[Page-level text extractions]
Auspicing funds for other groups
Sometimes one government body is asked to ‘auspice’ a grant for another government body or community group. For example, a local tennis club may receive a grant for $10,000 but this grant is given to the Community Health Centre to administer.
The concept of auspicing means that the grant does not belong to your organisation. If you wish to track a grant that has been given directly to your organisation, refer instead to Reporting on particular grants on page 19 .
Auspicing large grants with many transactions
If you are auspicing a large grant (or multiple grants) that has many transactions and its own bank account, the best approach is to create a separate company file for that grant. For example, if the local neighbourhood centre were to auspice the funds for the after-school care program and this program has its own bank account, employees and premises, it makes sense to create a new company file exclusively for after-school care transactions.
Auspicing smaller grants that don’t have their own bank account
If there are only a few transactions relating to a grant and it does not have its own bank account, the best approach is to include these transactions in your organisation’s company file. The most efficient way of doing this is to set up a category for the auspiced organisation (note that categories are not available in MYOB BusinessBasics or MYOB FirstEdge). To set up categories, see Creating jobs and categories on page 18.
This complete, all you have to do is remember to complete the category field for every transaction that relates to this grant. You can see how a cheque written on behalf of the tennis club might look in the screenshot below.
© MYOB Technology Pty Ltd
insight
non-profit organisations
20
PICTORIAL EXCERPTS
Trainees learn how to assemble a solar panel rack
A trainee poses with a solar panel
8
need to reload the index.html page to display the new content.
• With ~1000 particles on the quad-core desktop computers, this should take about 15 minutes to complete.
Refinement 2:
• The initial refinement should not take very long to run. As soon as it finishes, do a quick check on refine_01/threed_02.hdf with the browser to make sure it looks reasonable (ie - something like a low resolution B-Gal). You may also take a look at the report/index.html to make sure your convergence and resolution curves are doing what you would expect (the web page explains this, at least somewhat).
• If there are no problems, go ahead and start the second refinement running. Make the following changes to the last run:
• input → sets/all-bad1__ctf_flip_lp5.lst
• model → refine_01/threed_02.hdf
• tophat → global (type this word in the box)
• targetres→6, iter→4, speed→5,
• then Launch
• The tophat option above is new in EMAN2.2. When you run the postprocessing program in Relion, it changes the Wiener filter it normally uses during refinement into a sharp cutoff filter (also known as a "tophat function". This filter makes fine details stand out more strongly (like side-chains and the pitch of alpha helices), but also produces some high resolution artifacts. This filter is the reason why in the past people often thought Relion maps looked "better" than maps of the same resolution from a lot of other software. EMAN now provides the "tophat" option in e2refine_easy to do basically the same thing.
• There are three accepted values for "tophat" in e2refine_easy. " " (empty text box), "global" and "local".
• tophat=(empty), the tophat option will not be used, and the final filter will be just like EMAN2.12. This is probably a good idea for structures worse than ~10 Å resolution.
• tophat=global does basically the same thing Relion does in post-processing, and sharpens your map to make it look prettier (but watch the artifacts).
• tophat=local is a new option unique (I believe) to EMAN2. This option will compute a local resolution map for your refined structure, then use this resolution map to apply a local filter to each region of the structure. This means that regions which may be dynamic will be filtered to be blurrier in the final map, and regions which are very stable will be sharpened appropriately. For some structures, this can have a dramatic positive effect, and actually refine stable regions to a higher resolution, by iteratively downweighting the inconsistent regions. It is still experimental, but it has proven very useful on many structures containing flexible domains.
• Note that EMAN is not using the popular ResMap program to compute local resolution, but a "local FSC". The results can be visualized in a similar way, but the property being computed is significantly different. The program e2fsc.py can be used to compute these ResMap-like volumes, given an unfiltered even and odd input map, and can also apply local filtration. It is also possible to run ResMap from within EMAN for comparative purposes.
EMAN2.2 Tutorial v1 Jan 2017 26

What is expected —
Match on "MYOB" and report each line of the data above that has it.

Result below —
If there are only a few transactions relating to a grant and it does not have its own bank account, the best approach is to include these transactions in your organisation’s company file. The most efficient way of doing this is to set up a category for the auspiced organisation (note that categories are not available in MYOB BusinessBasics or MYOB FirstEdge). To set up categories, see Creating jobs and categories on page 18.
© MYOB Technology Pty Ltd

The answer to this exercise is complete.